> [DESCRIPTION OF THE TASK]
Below is a listing to transcribe in full and exactly; keep the pictures out.

MATERIAL PROVIDED section start

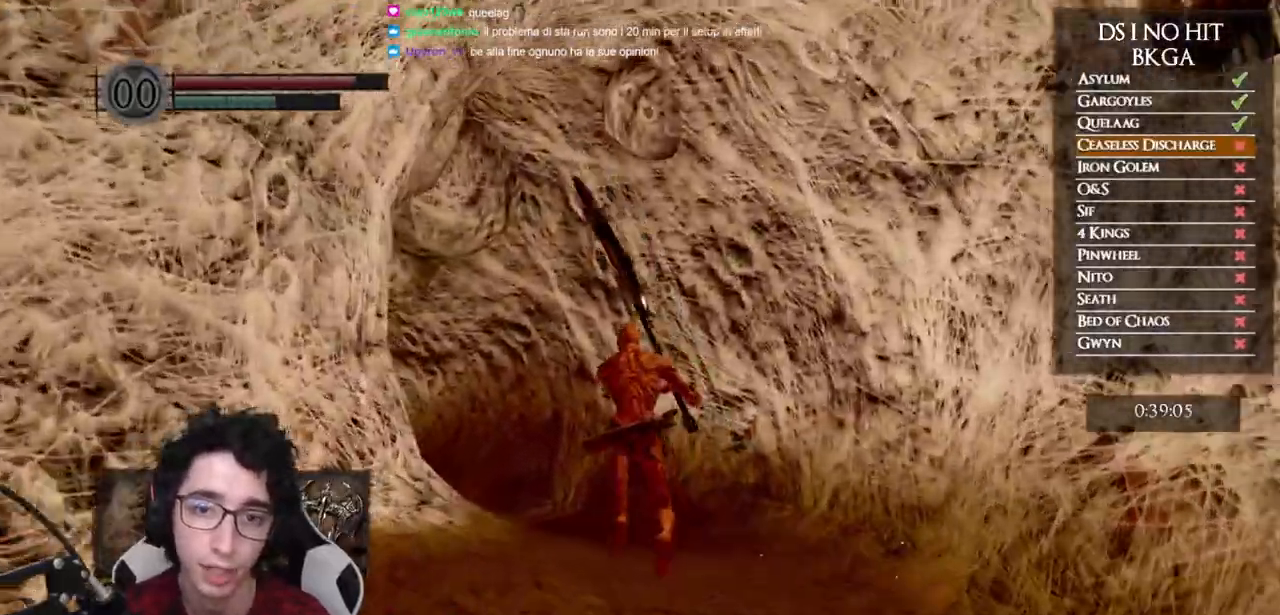
{"buttons": ["B"], "left_stick": "up", "right_stick": "center", "events": []}
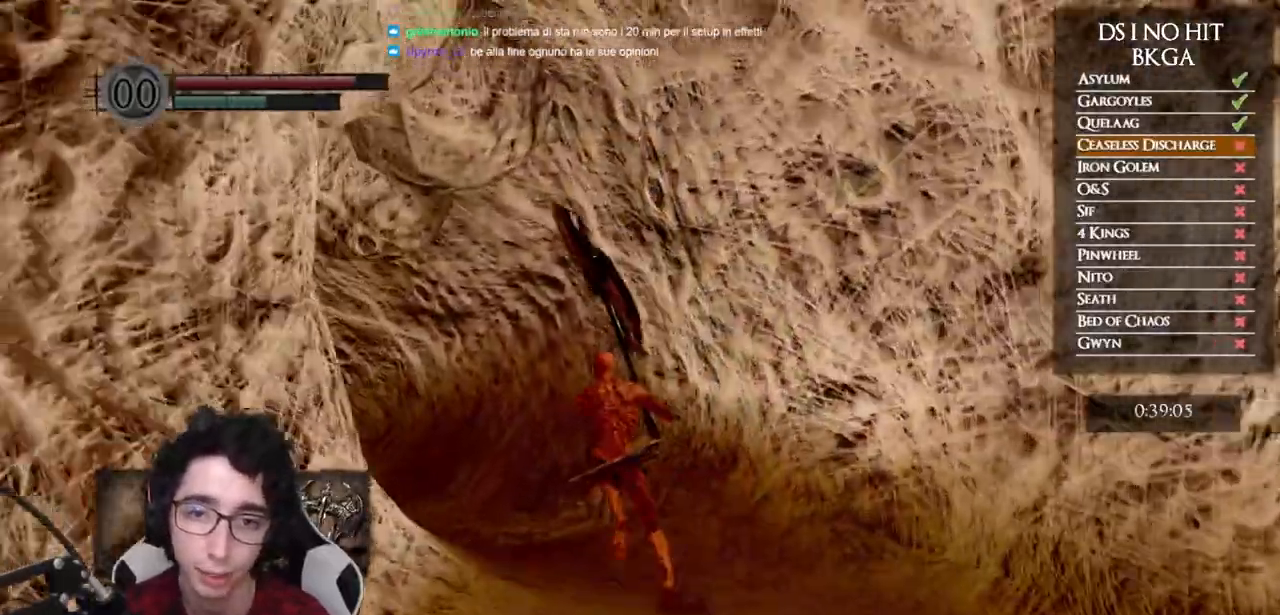
{"buttons": ["B"], "left_stick": "up", "right_stick": "center", "events": []}
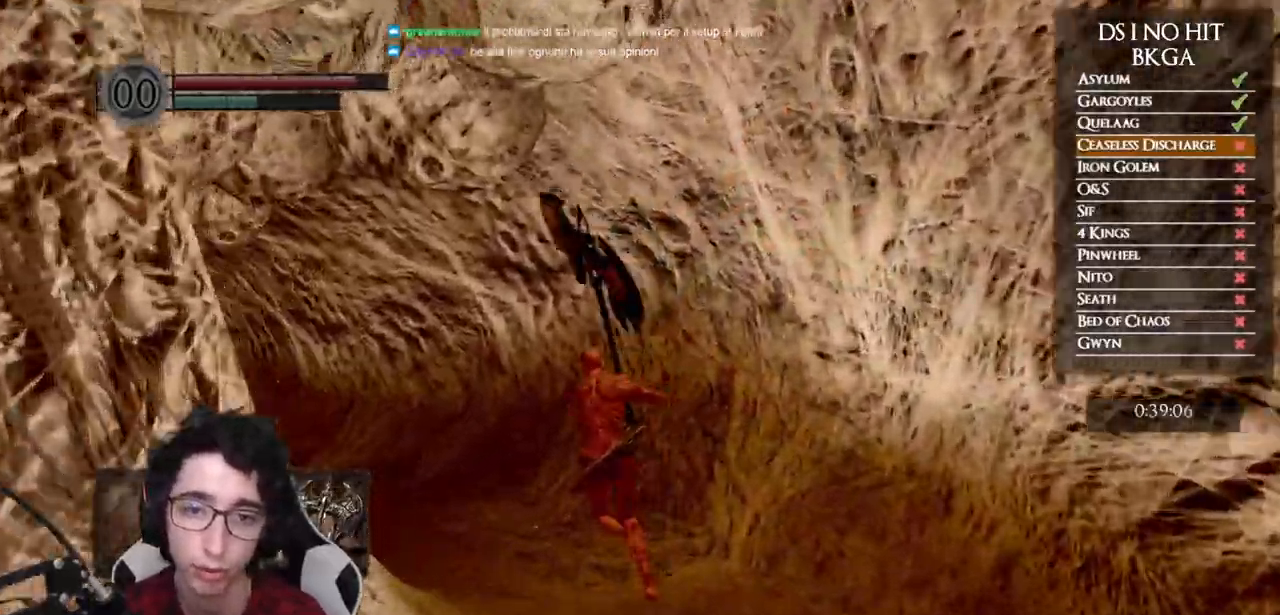
{"buttons": [], "left_stick": "up", "right_stick": "center", "events": [[183, "B", "up"], [283, "right_stick", "left"], [433, "right_stick", "center"]]}
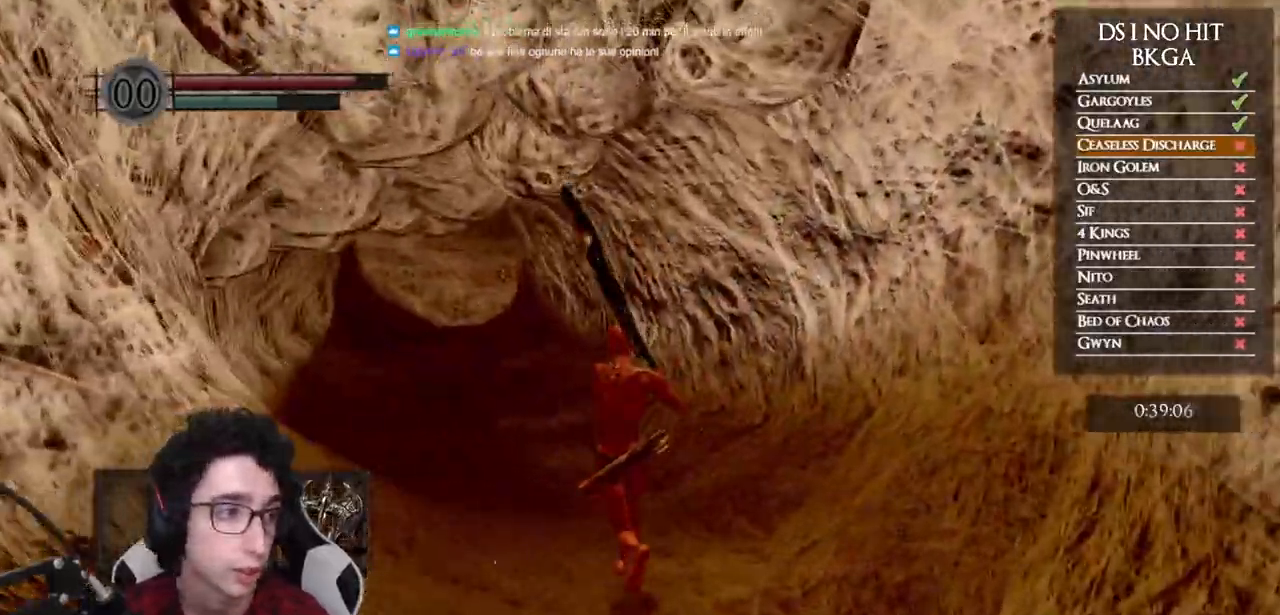
{"buttons": ["B"], "left_stick": "up", "right_stick": "center"}
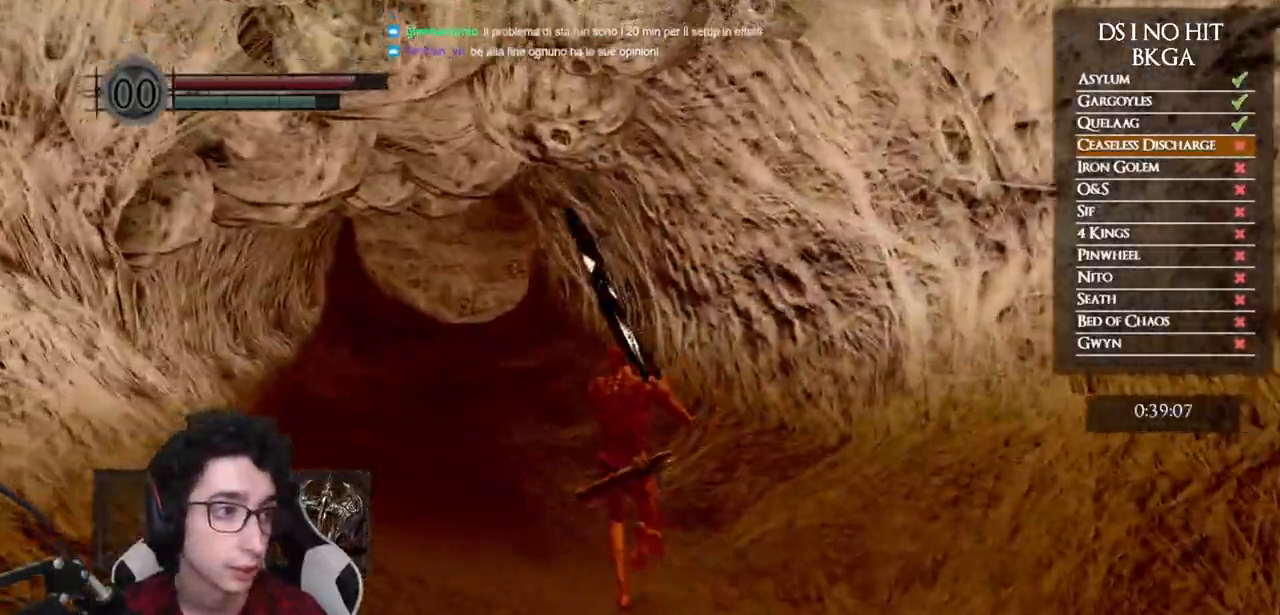
{"buttons": ["B"], "left_stick": "up", "right_stick": "center", "events": []}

MATERIAL PROVIDED section end

> [TASK RESPONSE]
{"buttons": ["B"], "left_stick": "up", "right_stick": "center", "events": []}
{"buttons": ["B"], "left_stick": "up", "right_stick": "center", "events": []}
{"buttons": [], "left_stick": "up", "right_stick": "center", "events": [[183, "B", "up"], [283, "right_stick", "left"], [433, "right_stick", "center"]]}
{"buttons": ["B"], "left_stick": "up", "right_stick": "center"}
{"buttons": ["B"], "left_stick": "up", "right_stick": "center", "events": []}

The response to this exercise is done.